The Mono project SGen pages contain some interesting information, and it's where I took the idea of accepting false positives in the stack, although Mono's SGen uses an algorithm that's different from what we do.

In the future, I might have to add the general purpose registers to the list of roots, but for now this seems to work.

Without further delay, here is a portion of the test code:

gc_context* ctx;

int main() {
    //Build environment
    ctx = new gc_context(get_stack_pointer());

    class_type core_Link;
    core_Link.full_name = "core.Link";
    core_Link.base_type = 0;

    field core_Link_prev;
    core_Link_prev.type = "Lcore.Link;";
    core_Link_prev.flags.is_static = 0;
    core_Link.fields.push_back(core_Link_prev);

    field core_Link_next;
    core_Link_next.type = "Lcore.Link;";
    core_Link_next.flags.is_static = 0;
    core_Link.fields.push_back(core_Link_next);

    field core_Link_val;
    core_Link_val.type = "I";
    core_Link_val.flags.is_static = 0;
    core_Link.fields.push_back(core_Link_val);

    ctx->push_class_type(&core_Link);

    //Compute sizes and offsets
    ctx->compute_sizes();
    ctx->log_headers();

    //Execute code
    test_array();
    cout << "Now list" << endl;
    test_linked_list();
    cout << "Array again" << endl;
    test_array();

    //Some debugging ending code
    cout << ctx->count_heaps() << endl;

    cout.flush();
    cerr.flush();
}

In the example above, test_array and test_linked_list are two functions designed to stress the garbage collector in different ways.

More details

Each program object instance follows the same convention: A common header named core_representation that - among other things - specifies its type and some content.
The header is specified as a POD C-style struct, and lots of horrible pointer arithmetic operations are done with it.
The size of each instance equals the size of the header plus the size of its fields (plus some extra padding for alignment purposes).

struct core_representation {
    const char* type;
    mark_id_t last_mark;
};

void do_something(core_representation* instance) {
    *((uint32_t*) ((char*) instance + some_uint32_field_offset)) = 10;
}

The garbage collector is triggered any time a memory allocation fails.
The GC context owns a number of gc_heap objects which are regions of heap memory. Every time those gc_heap objects get full, it first attempts to clean them and, if that's not enough, it allocates more memory.

gc_heap objects have a default size of 4 KiB. However, if an object is too big to fit in that default size, a bigger gc_heap object is created.

Each gc_heap object is divided into small units. For each of those units, there are two bits - one specifying if it is being used and another one specifying if it is the beginning of an object/array.

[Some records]
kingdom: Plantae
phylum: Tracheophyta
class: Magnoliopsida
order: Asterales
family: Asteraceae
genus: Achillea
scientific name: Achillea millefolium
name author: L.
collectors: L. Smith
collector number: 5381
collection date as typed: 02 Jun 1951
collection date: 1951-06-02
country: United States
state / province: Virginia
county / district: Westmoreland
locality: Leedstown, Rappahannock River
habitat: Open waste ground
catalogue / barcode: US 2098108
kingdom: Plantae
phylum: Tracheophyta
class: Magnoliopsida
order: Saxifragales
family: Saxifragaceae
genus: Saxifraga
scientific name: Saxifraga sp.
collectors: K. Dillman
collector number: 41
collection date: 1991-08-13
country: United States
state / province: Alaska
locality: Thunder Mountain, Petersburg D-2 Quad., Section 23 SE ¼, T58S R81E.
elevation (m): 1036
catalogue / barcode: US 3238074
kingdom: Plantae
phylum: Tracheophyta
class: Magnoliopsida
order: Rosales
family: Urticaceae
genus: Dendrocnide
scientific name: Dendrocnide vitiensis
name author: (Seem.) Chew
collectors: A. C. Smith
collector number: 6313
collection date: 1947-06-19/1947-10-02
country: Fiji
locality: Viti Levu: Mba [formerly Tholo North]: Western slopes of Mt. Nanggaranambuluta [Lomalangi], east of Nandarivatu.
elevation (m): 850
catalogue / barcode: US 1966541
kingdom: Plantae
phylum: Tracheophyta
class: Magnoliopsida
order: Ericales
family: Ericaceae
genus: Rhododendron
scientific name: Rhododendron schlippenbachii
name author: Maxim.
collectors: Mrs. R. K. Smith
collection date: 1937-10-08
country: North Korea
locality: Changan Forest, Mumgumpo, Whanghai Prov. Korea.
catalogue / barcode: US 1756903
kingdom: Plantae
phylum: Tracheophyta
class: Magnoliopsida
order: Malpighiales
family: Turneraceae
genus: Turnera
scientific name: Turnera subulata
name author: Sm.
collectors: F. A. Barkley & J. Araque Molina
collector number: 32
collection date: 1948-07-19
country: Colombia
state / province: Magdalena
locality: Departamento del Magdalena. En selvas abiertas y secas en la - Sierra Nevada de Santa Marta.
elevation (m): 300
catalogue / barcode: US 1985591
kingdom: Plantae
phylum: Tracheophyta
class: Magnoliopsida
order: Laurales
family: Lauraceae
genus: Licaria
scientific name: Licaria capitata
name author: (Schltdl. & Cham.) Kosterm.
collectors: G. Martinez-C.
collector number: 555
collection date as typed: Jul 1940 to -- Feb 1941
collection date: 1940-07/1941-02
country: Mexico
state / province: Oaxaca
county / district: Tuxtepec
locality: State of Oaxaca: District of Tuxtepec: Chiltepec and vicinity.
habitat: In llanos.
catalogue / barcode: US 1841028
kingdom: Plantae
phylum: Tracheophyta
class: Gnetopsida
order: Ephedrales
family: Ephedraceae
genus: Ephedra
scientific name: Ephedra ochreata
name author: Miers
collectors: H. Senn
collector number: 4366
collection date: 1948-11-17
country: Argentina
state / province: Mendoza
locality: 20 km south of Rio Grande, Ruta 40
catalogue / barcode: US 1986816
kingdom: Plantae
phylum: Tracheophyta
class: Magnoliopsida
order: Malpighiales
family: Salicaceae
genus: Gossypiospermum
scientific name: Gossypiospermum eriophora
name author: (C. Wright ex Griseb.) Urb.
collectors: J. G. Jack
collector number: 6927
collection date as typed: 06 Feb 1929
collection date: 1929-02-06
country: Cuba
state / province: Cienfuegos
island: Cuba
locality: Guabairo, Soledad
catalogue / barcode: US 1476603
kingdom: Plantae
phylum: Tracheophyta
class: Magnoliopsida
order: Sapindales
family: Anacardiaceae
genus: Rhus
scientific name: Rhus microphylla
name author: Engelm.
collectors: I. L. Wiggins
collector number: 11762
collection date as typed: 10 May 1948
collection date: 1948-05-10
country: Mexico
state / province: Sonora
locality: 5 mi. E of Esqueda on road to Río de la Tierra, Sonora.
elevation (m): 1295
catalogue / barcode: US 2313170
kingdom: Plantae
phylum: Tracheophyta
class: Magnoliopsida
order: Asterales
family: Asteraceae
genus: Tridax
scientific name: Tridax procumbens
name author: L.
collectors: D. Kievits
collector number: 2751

◆ **Set problem 1**: From the rows, give as a numbered list the lines between the one containing "locality: Viti Levu: Mba" and the one containing "collector number: 4366", inclusive, leaving out any blank lines.
◆ **Set problem 2**: Take the text on the garbage collector further from where it stops.

◆ **Expected output 1**:
1. locality: Viti Levu: Mba [formerly Tholo North]: Western slopes of Mt. Nanggaranambuluta [Lomalangi], east of Nandarivatu.
2. elevation (m): 850
3. catalogue / barcode: US 1966541
4. kingdom: Plantae
5. phylum: Tracheophyta
6. class: Magnoliopsida
7. order: Ericales
8. family: Ericaceae
9. genus: Rhododendron
10. scientific name: Rhododendron schlippenbachii
11. name author: Maxim.
12. collectors: Mrs. R. K. Smith
13. collection date: 1937-10-08
14. country: North Korea
15. locality: Changan Forest, Mumgumpo, Whanghai Prov. Korea.
16. catalogue / barcode: US 1756903
17. kingdom: Plantae
18. phylum: Tracheophyta
19. class: Magnoliopsida
20. order: Malpighiales
21. family: Turneraceae
22. genus: Turnera
23. scientific name: Turnera subulata
24. name author: Sm.
25. collectors: F. A. Barkley & J. Araque Molina
26. collector number: 32
27. collection date: 1948-07-19
28. country: Colombia
29. state / province: Magdalena
30. locality: Departamento del Magdalena. En selvas abiertas y secas en la - Sierra Nevada de Santa Marta.
31. elevation (m): 300
32. catalogue / barcode: US 1985591
33. kingdom: Plantae
34. phylum: Tracheophyta
35. class: Magnoliopsida
36. order: Laurales
37. family: Lauraceae
38. genus: Licaria
39. scientific name: Licaria capitata
40. name author: (Schltdl. & Cham.) Kosterm.
41. collectors: G. Martinez-C.
42. collector number: 555
43. collection date as typed: Jul 1940 to -- Feb 1941
44. collection date: 1940-07/1941-02
45. country: Mexico
46. state / province: Oaxaca
47. county / district: Tuxtepec
48. locality: State of Oaxaca: District of Tuxtepec: Chiltepec and vicinity.
49. habitat: In llanos.
50. catalogue / barcode: US 1841028
51. kingdom: Plantae
52. phylum: Tracheophyta
53. class: Gnetopsida
54. order: Ephedrales
55. family: Ephedraceae
56. genus: Ephedra
57. scientific name: Ephedra ochreata
58. name author: Miers
59. collectors: H. Senn
60. collector number: 4366

◆ **Expected output 2**:
The used bit is stored in a variable named heap_bitset. The start-of-an-object bit is stored in a variable named heap_starts. These variables can be represented with the STL type vector<bool>, since we do not need gc_heap objects to be POD types.

Every time memory allocation is requested, the gc_context goes through every gc_heap object it owns and asks for free contiguous space until it finds enough.

Once the memory is allocated, the bits are set to indicate that the memory is being used and the heap_starts flag is activated for the bit where the object starts. Note that the heap_starts is only for the unit where the object starts.
So if an object with a length 3 units is stored at position 2 and another with a length of a single unit is stored at position 6, here is what the two bitsets look like:

Index	1	2	3	4	5	6	7
heap_bitset	0	1	1	1	0	1	0
heap_starts	0	1	0	0	0	1	0

Because flagging every object as "not-marked" every time the GC algorithm runs is annoying, I decided to give each mark execution an "ID".
Every time the mark phase runs, it sets the "last mark id" of all active objects as the ID of the current execution.
Once sweep kicks in, it checks for objects with old IDs. When an old ID is found, then it knows that the object is unreachable and ready to be deallocated.
When an object is deallocated, the corresponding bitsets are once again set to 0.

Since the "last mark id" is an actual part of the object layout, marking an invalid object pointer means changing an incorrect part of the memory.
All objects in the stack and candidates for marking, but many are invalid, random, integers so, before marking an object, the GC checks that the object does belong to a heap and then that it is indeed a valid pointer. It does so using the following algorithm:

const gc_heap* gc_context::is_heap_object(void* obj, bool is_gc_object) const {
    if (obj < first_heap || obj >= last_heap) {
        return false;
    }

    for (const gc_heap& heap : heaps) {
        if (heap.contains(obj, is_gc_object)) {
            return true;
        }
    }

    return false;
}

Where heap.contains checks that the object is within the allocated space for that heap, is aligned with the unit size (which all valid allocations must be) and has its heap_starts bit set.
first_heap and last_heap are a fast check to exclude all pointers that known to be outside all heaps.

Also during the mark phase, there's the chance that an object might be referenced multiple times. The algorithm must detect that an object was already marked during that execution and skip it to prevent infinite loops.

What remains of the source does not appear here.